What is Distal Radius Fracture?

The larger of the two bones of the forearm is known as radius. The end of the arm towards the wrist is called the distal end. When the area of the radius near the wrist breaks, it results in fracture of the distal radius, which is a common type of bone fracture. It usually occurs about 1 inch from the end of the bone. Since it is close to the wrist joint, this type of fracture is often called as wrist fracture.

Distal radius fracture is one of the most common fractures seen by orthopedic surgeons with an incidence of 195.2/100,000 persons per year. It could result in significant financial burden for the patient.

Distal Radius Fracture

These fractures have varied patterns, so a single form of treatment usually does not apply. Depending on the nature and location of this fracture as well as multi-directional forces we exert on this joint in our daily lives, surgery is often required to restore proper anatomic alignment of the bone.

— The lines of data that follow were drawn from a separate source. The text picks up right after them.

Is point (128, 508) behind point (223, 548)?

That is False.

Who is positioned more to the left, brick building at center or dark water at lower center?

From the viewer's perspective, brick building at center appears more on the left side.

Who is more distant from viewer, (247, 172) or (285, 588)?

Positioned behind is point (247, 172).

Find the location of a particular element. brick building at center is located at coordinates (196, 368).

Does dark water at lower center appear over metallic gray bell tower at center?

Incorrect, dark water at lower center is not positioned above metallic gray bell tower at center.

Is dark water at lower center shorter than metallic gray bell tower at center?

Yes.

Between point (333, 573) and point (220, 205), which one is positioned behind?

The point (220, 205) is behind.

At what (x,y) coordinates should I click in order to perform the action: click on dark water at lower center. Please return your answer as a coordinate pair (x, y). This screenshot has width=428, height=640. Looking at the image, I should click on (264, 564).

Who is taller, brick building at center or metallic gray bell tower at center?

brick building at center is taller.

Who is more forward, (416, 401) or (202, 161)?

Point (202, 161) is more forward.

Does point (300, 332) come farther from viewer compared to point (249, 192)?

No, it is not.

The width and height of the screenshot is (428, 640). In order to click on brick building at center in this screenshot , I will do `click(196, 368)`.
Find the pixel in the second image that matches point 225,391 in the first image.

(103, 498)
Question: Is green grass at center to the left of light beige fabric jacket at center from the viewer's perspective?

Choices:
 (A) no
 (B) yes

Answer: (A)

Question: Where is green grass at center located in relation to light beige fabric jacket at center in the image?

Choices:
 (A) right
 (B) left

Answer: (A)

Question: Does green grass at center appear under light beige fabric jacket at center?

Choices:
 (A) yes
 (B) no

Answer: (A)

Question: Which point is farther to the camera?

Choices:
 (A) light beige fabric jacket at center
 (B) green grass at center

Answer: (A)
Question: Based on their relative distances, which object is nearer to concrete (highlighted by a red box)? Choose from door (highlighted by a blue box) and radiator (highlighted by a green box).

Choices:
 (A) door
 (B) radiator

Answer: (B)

Types of Distal Radius Fractures

Colles fractures are the most common type of distal radius fractures, in which the broken fragment of the radius tilts upwards and occurs when falling on an outstretched hand. This fracture was first described in 1814 by an Irish surgeon and anatomist, Abraham Colles and hence the name "Colles" fracture.

It is seen in all adult age groups and particularly in patients with osteoporosis and in elderly women. Studies have shown a strong relationship between Colles fractures and osteoporosis; so much that when an older male patient presents with a Colles fracture, he should be investigated for osteoporosis because of an increased risk of a hip fracture.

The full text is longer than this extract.